Bisher hatten wir in dieser Saison nur einen Rückschlag erfolgreich verarbeitet und das war beim Saisonauftakt zuhause gegen Bökendorf. In den folgenden Spielen zeigten wir uns nach Gegentreffern zusehends instabil und nervös, weshalb dieser Gegentreffer aus dem sprichwörtlichen „Nichts" zunächst ein Schock war. Wir hatten die Partie im Griff, bis dahin keine Tormöglichkeiten zugelassen und mit dem ersten Abschluss der Gegnerinnen zappelt der Ball im Netz. Ein Unentschieden hätte unseren Ansprüchen zu diesem Zeitpunkt nicht genügt und wäre auch nicht verdient gewesen. So war klar, dass wir auf ein zweites Tor drängen würden, diesmal allerdings ohne „Brechstange". Anstatt das Risiko einzugehen, den Ball und damit die Möglichkeit auf einen wertvollen Angriff zu verlieren, brachen wir aussichtslose Ballvorträge frühzeitig ab und verlagerten geduldig das Spiel. Das machte die Zuschauer zwar hörbar nervös, doch mit der Ruhe auf dem Platz wuchs in mir die Zuversicht, dass einer der Angriffe seinen Weg ins Ziel finden würde.
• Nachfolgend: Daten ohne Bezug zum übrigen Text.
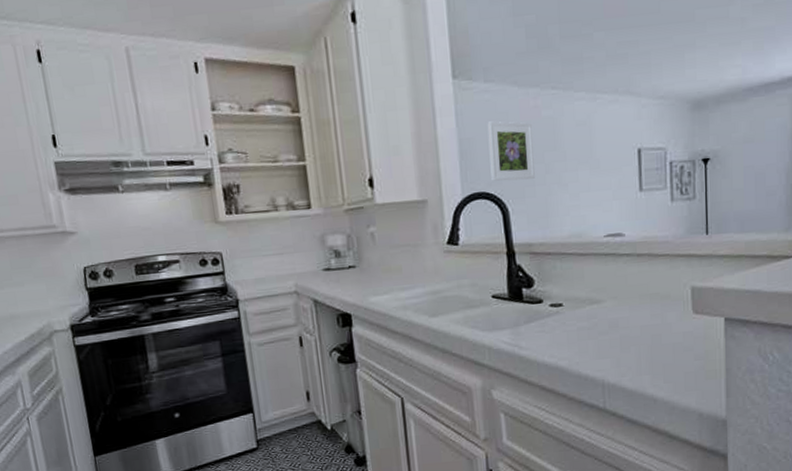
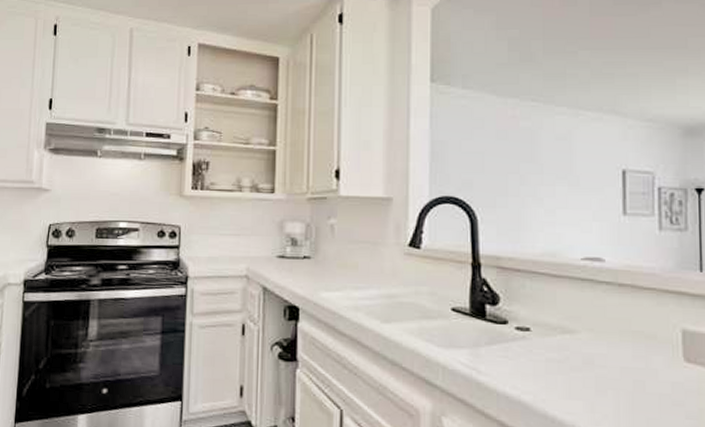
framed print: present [487,121,535,181] -> none [461,126,509,189]

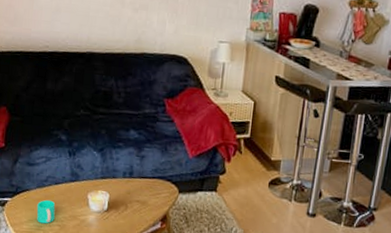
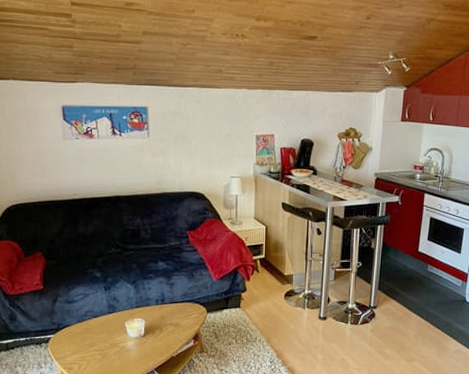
cup: present [36,199,56,224] -> none [79,332,96,354]

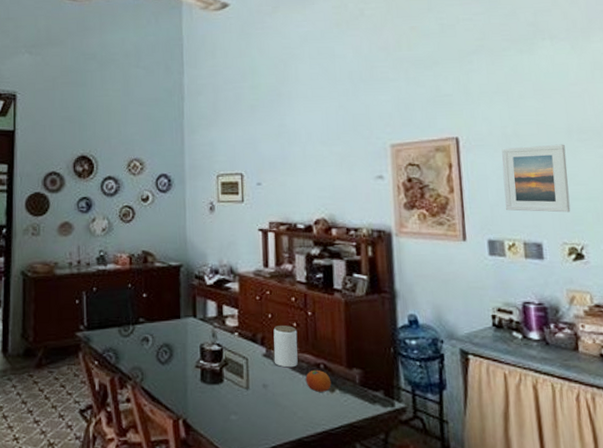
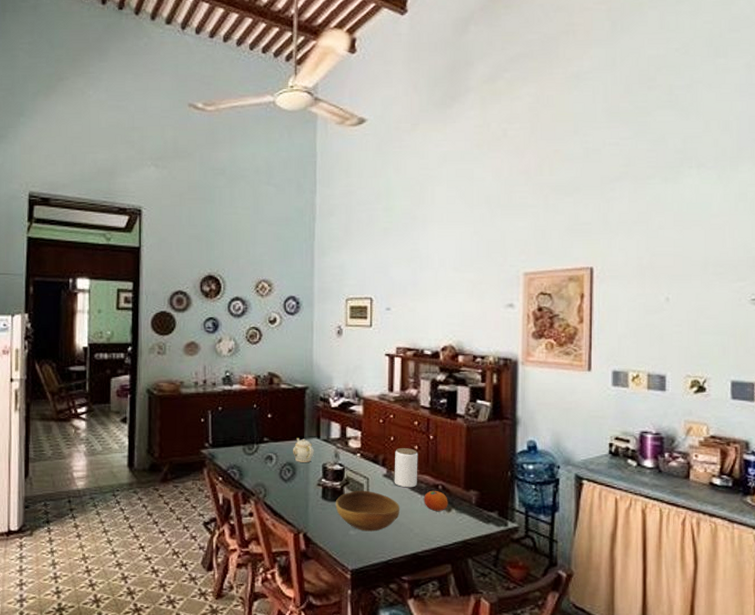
teapot: none [169,318,191,343] -> present [293,438,314,462]
bowl: none [214,371,282,416] -> present [335,490,400,532]
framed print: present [501,144,571,213] -> none [633,277,699,346]

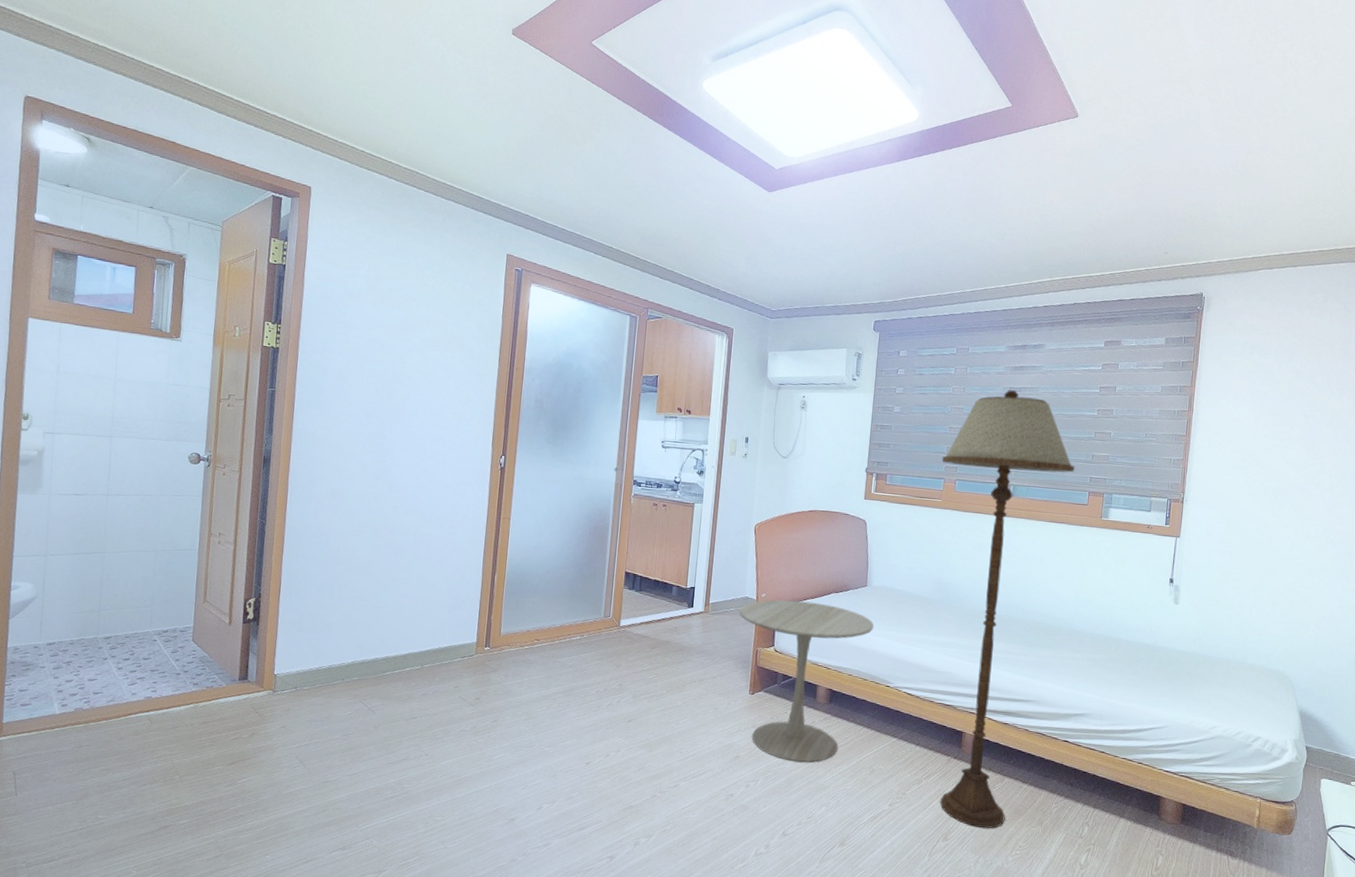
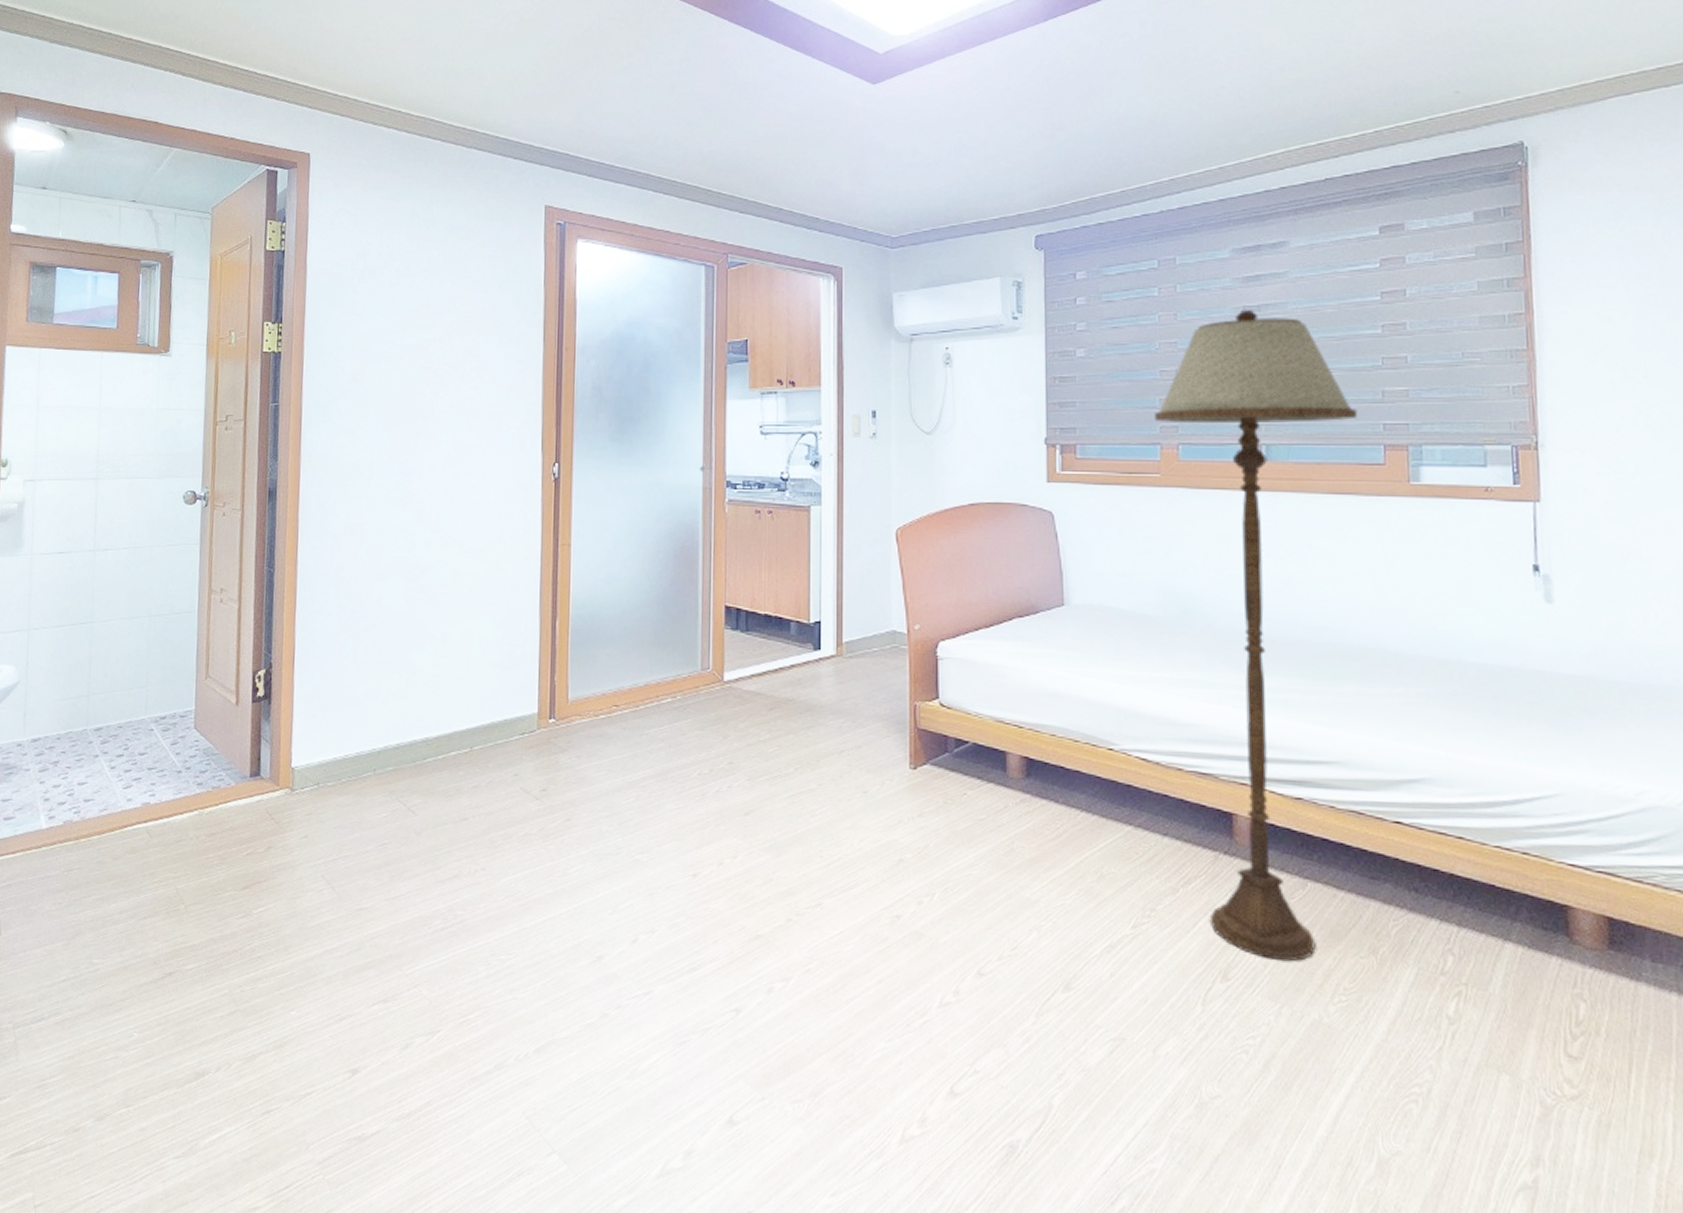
side table: present [739,599,874,763] -> none [885,631,1081,867]

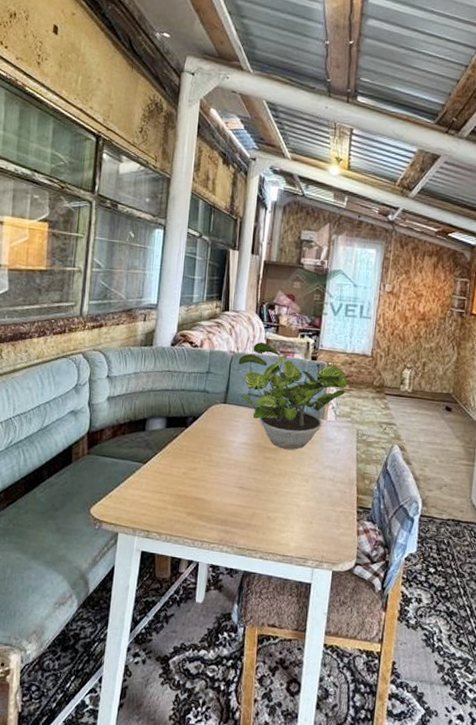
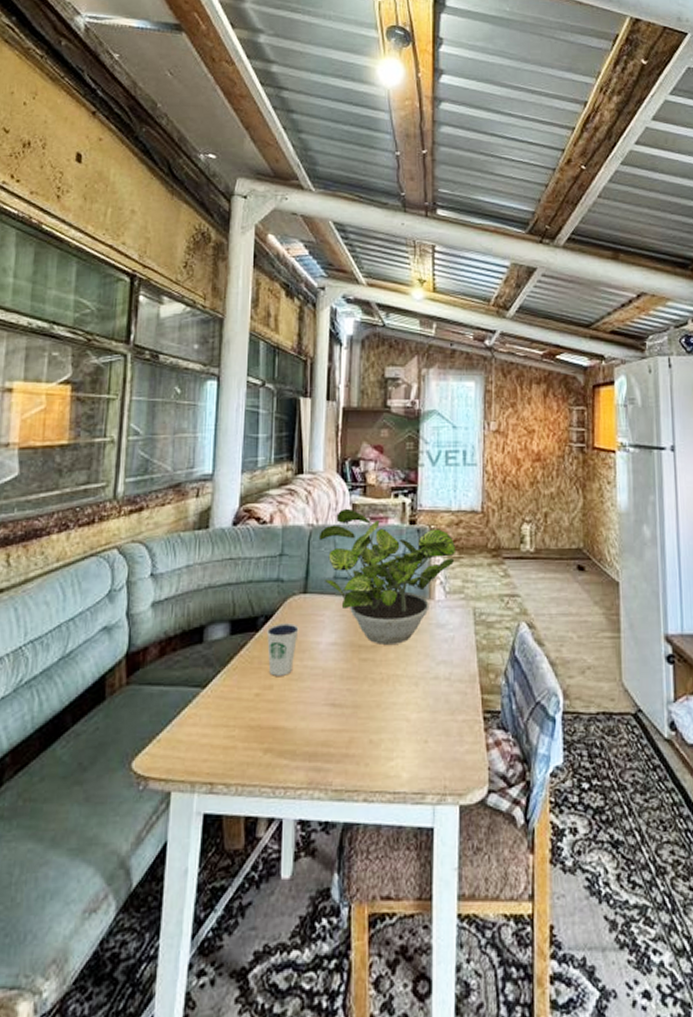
dixie cup: none [193,424,219,462] -> present [266,623,299,676]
In der 88. Minute war es dann soweit: Ein Durchbruch nach Steilpass durch die rechte Halbspur schickte die rechte Außenstürmerin in den gegnerischen Strafraum, wo sie noch einmal den Kopf hob und punktgenau auf die einlaufende linke Außenstürmerin zurücklegte, die den Ball unter dem Querbalken platzierte. Gleich nach der erneuten Führung brachten wir nochmal zwei frische Kräfte, um die Intensität gegen den Ball hochzuhalten und dafür zu sorgen, dass drei Punkte mit nach Hause kommen. Als dann schließlich nach sechs Minuten Nachspielzeit der Abpfiff ertönte, war die Erleichterung groß. Den dritten Sieg in Folge mussten wir uns hart erarbeiten.
Schon gewusst?
Beim Frauenfußball wurde eine höhere Anzahl an Angriffen aus dem Positionsspiel heraus festgestellt. Derselben Studie zufolge schließen Männer ihre Angriffe häufiger nach Einzelaktionen ab. Neben dem Sozialverhalten führen die Macher der Studie als mögliche Erklärung an, dass Frauen häufiger im Kollektiv angreifen, um Energie zu sparen bzw. auf mehrere Schultern zu verteilen.